* [Compito proposto A]
Rispondi a queste domande sul brano riportato sotto, dedicato all'Irlanda del Nord nel 1973:
(i) In quale data Faulkner annunciò di essere riuscito a formare un esecutivo rappresentativo?
(ii) Quale anniversario ricorreva il 6 dicembre 1973?
(iii) Quanti esponenti del Partito socialdemocratico e laburista avrebbero fatto parte dell'esecutivo?
■ ■ ■
Tre settimane più tardi, il progetto di legge che avrebbe dovuto conferire validità costituzionale all’assemblea dell’Irlanda del Nord ricevette l’assenso reale. Si stabiliva che se c’erano “ragionevoli possibilità di creare un governo dell’Irlanda del Nord che godesse di un ampio consenso”, l’Assemblea avrebbe potuto essere dotata dal segretario di Stato di poteri legislativi, purché “fosse esclusa ogni misura discriminatoria sulla base delle convinzioni religiose o politiche personali”. Faulkner quindi intraprese dei negoziati con i nazionalisti cattolici e le altre minoranze per formare un esecutivo rappresentativo e il 21 novembre 1973 annunciò di avercela fatta. L’esecutivo sarebbe stato costituito da Faulkner stesso alla presidenza, da altri cinque unionisti, da cinque esponenti del Partito socialdemocratico e laburista (nazionalisti cattolici). 
Prima che i poteri venissero trasferiti nelle mani di Faulkner, era in ogni caso necessario adempiere al secondo punto del libro bianco, ovvero affrontare il delicato problema della “dimensione irlandese”, che riguardava sia il governo britannico sia il governo irlandese. 
Il 6 dicembre 1973 fu indetta una conferenza a Sunningdale, con la partecipazione delle delegazioni dei governi inglese, irlandese e del nuovo esecutivo nordirlandese. Il 6 dicembre era anche il 52° anniversario della firma del Trattato anglo-irlandese, ed era anche la prima occasione di incontro per i capi dei due governi con il leader dell’Irlanda del Nord dal 1925, cioè dall’abbandono da parte irlandese della Commissione per la rettifica dei confini.
■ ■ ■
* [Compito proposto B] Indica il numero di righe dei record che contengono la stringa "instances", distinguendo tra maiuscole e minuscole. Rispondi solo con il numero.

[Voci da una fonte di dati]
■ ■ ■
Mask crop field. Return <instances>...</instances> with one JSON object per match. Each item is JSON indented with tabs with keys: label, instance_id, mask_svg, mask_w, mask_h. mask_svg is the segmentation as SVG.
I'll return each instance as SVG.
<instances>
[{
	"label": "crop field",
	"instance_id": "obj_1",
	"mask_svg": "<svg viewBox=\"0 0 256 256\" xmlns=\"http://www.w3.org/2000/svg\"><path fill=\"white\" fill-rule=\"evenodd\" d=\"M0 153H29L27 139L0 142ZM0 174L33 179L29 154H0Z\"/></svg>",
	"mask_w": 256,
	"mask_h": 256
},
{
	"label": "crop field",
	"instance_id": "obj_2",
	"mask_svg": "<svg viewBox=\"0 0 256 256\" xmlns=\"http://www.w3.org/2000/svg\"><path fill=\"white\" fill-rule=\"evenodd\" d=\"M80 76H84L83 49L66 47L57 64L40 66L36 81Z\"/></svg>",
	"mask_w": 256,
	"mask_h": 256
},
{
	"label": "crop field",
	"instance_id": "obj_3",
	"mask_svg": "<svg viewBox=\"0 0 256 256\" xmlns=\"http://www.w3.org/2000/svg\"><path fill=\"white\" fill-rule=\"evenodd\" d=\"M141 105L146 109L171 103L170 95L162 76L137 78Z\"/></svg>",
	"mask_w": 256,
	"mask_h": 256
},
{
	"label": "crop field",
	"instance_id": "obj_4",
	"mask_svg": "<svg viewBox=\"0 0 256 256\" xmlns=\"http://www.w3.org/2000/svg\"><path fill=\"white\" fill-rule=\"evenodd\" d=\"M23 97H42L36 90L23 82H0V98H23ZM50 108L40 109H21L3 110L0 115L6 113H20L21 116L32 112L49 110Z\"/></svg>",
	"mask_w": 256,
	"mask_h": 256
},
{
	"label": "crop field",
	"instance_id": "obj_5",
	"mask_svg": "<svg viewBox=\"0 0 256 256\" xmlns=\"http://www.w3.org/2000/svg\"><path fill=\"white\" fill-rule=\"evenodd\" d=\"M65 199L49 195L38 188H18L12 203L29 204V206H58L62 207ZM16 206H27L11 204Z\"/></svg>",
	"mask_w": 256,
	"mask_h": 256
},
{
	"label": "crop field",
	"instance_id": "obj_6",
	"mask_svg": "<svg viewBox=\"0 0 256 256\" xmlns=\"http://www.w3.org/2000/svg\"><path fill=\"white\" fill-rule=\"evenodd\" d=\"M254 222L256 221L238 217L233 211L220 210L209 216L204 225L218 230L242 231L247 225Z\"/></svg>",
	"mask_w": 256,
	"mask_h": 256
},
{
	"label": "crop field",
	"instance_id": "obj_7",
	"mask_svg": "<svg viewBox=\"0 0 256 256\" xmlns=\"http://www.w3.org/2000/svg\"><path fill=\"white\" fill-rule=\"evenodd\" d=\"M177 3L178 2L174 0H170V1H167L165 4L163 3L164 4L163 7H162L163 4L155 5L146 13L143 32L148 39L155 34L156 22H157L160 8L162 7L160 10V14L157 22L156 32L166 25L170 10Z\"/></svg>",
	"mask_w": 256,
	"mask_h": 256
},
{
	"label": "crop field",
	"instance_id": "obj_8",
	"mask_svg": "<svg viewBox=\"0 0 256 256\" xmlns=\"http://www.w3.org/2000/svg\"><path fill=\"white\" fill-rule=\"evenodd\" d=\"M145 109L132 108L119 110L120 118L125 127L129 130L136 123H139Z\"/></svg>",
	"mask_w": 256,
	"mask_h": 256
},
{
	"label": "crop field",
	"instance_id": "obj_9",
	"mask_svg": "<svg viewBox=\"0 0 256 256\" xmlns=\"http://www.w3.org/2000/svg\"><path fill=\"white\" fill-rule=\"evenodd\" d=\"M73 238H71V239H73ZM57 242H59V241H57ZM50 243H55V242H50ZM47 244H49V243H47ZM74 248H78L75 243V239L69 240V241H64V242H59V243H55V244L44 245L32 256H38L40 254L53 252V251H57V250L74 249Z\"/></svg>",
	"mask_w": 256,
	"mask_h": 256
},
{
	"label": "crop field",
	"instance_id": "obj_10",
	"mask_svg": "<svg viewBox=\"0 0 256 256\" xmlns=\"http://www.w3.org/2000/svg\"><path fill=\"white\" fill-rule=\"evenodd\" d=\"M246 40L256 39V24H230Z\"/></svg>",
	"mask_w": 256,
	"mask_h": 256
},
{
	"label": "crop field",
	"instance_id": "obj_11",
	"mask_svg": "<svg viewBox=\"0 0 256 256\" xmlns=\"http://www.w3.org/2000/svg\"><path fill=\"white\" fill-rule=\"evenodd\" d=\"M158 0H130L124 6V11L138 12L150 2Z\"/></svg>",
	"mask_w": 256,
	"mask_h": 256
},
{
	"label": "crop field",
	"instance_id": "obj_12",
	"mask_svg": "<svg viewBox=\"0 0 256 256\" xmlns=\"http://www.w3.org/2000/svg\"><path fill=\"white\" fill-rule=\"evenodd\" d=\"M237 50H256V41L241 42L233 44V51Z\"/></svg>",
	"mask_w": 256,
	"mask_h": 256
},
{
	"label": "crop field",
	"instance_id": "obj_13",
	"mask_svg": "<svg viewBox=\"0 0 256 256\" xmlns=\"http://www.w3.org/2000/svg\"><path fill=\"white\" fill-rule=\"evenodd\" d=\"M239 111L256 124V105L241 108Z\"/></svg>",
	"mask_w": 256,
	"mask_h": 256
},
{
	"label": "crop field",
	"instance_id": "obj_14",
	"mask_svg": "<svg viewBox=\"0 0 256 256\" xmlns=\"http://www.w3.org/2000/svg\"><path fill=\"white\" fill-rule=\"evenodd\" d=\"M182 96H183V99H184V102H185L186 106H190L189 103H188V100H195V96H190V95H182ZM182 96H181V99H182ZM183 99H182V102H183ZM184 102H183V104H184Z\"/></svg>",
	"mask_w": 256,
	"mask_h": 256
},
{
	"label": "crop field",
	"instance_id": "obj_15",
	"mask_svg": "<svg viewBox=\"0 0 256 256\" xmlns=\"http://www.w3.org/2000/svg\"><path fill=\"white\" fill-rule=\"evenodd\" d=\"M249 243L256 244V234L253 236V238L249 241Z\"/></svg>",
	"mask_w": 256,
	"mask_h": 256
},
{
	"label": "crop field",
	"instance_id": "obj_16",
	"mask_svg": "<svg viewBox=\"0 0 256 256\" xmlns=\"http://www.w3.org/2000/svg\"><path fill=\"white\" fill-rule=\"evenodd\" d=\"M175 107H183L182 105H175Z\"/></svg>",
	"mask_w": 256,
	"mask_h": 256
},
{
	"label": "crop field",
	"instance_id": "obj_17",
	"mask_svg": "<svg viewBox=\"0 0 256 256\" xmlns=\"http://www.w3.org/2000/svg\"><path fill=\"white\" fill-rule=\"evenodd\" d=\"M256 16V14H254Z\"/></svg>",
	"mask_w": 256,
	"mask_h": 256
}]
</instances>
■ ■ ■
* [Risposta A]
(i) Il 21 novembre 1973.
(ii) Il 52° anniversario della firma del Trattato anglo-irlandese.
(iii) Cinque.

* [Risposta B] 3